* Estratto della pagina
┌──

GRAZIE OBAMA GRAZIE AMERICA PER FARCI RITROVARE UN PO’ DI FIDUCIA NELLA POSSIBILITA’ DI CAMBIARE

(5.11.08) A fine giugno, presi da altre faccende e sfiduciati dalla situazione politica, avevamo deciso di prenderci un mese sabbatico. Poi il mese, senza che quasi ce ne accorgessimo, è diventato due, tre, quattro mesi: un'assenza che quanto più si prolungava tanto più dava l'idea, anche a noi, di un addio definitivo. Certo, tante volte, spinti dalle sollecitazioni di amici, collaboratori e lettori, avevamo pensato di riprendere. Salvo fermarci, ogni volta, presi da un dubbio esistenziale: riprendere perché? A cosa può servire tenere in piedi questa modesta rivista in una situazione politica così degradata – nella quale, al di là della scelta di campo che non potremo mai rinnegare, tra destra, sinistra e centro quasi non sapremmo dire chi è il peggiore; in cui è difficile individuare qualcosa per cui valga la pena di battersi, qualcosa o qualcuno che possa indurre alla fiducia e farci tornare a sperare. Senonché quando già ci eravamo decisi, tanto per la forma, a mettere on line un breve corsivo intitolato “Commiato” sono arrivate le elezioni americane con questa grande, entusiasmante vittoria di Obama. Un evento che ci induce a pensare che se un afroamericano è potuto arrivare alla Casa Bianca allora forse tutto è possibile. Anche che l'Italia prima o poi possa diventare un paese normale.  
Articolo di Giancarlo Fornari

(Nota-6.11.08) Diversamente da quanto abbiamo scritto nell'articolo che segue, Obama non è il discendente “fisico” degli afroamericani schiavizzati. E' però il loro erede morale e la loro rivincita politica, come ha detto espressamente nel bellissimo, commovente discorso – “Se c'è qualcuno lì fuori che ancora dubita che l'America sia un posto dove tutto è possibile” – pronunciato a Chicago dopo la vittoria.
 
In queste ore di entusiasmo per le elezioni americane, che hanno spazzato via gli otto anni disastrosi della presidenza Bush, è difficile rendersi conto fino in fondo del significato epocale di questo risultato. Nel responso delle urne non c'è solo la vittoria dei democratici, che sarebbe di per sé un fatto importante ma non eclatante nella democrazia dell'alternanza americana.

└──

* Dati mostrati
┌──

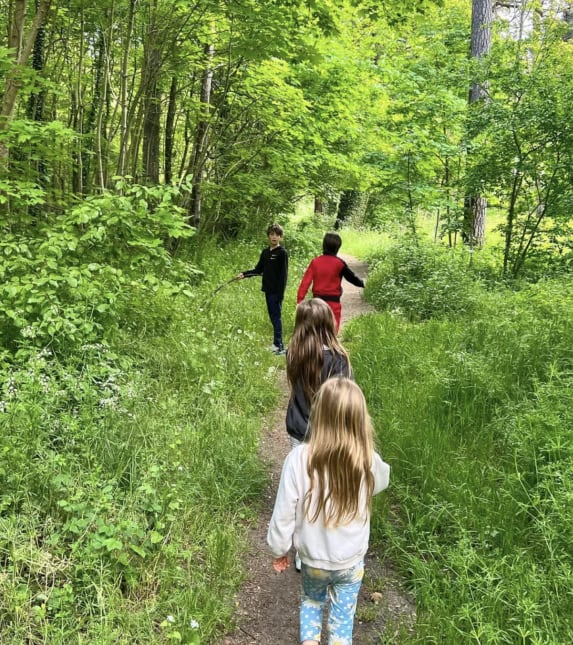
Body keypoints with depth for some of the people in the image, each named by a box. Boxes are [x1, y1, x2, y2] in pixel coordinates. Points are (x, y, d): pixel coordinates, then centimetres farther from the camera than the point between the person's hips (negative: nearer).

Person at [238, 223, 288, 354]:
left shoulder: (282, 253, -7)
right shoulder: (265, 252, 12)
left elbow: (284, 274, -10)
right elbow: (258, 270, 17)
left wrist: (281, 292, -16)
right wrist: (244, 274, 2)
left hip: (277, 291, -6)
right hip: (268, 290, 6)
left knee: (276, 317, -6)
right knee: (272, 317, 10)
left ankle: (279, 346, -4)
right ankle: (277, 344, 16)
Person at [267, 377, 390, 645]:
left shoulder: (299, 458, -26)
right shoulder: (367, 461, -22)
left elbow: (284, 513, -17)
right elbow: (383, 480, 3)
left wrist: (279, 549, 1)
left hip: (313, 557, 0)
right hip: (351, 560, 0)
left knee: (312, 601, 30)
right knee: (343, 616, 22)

└──
┌──

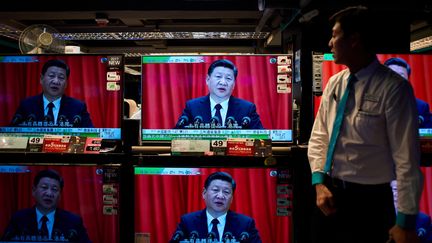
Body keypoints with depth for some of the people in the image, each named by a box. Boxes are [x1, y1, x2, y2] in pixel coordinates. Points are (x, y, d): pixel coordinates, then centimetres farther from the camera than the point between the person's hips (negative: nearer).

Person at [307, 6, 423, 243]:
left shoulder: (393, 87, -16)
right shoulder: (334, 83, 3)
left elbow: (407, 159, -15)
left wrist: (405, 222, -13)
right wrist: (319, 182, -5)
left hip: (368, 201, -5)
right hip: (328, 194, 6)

└──

* Consegna A
Secondo l'articolo su Obama, in quale periodo la redazione aveva deciso di prendersi un mese sabbatico?
* Consegna B
Riprendi l'articolo su Obama subito dopo l'ultima frase riportata.
Le voci riportate non hanno alcun legame con l'articolo su Obama.

* Svolgimento A
A fine giugno.

* Svolgimento B
Eclatante è il fatto che al vertice del partito che ha vinto queste elezioni non ci sia, per la prima volta, un WASP, un “White Anglo Saxon Protestant” alla Clinton e neppure un WASC, un “Bianco Anglo Sassone Cattolico” alla Kennedy. Non c'è un discendente degli emigrati britannici, olandesi, tedeschi che per primi misero piede nell'America del Nord e se ne impadronirono con la forza. C'è, invece, un discendente di quegli schiavi africani che in quelle stesse terre vennero deportati dopo essere stati strappati dai loro villaggi messi a ferro e fuoco dai negrieri, incatenati tra loro, quattro per metro quadrato, nelle mefitiche e buie stive dei vascelli, destinati – quelli che sopravvivevano alla fame e alle malattie dell'orribile traversata – a lavorare nelle piantagioni spinti dalle frustate dei sorveglianti e agli ordini di padroni che avevano su loro diritto di vita e di morte.
L'infame triangolazione che ha creato le risorse su cui si è fondata per secoli la prosperità delle classi borghesi e altoborghesi d'Inghilterra, Francia, Olanda e Germania partiva dalla cattura dei futuri schiavi da parte dei predoni arabi e dalla loro cessione ai proprietari delle navi negriere, che li  rivendevano nei porti americani in cambio di cotone e altri prodotti locali da scambiare, una volta in Europa, con oro, stoffe e vetri colorati che servivano ad acquistare nuovi lotti di schiavi, in modo da riavviare così un altro ciclo del proficuo commercio di carne umana.  
Un commercio protrattosi per tre secoli durante i quali si calcolano in dodici milioni gli africani  esportati nelle due Americhe: destinati a rimanere segregati e privi di ogni istruzione (c'erano addirittura sanzioni penali per i padroni che permettevano che  imparassero a leggere e scrivere) in modo da farli rimanere per sempre ai livelli più bassi della società. Gli si dava la religione dei padroni, questa sì, in modo che imparassero ad essere umili, a porgere l'altra guancia, a inginocchiarsi davanti al Dio Bianco per chiedere perdono dei loro peccati. Lo stesso Dio Bianco che per primo, e autorevolmente, aveva sancito nei Libri sacri il loro eterno destino servile. Non era stato forse Noé a scagliare questa maledizione (“Sarai per i tuoi fratelli lo schiavo degli schiavi”) contro il figlio Cam, loro antico progenitore? E allora, perché ribellarsi?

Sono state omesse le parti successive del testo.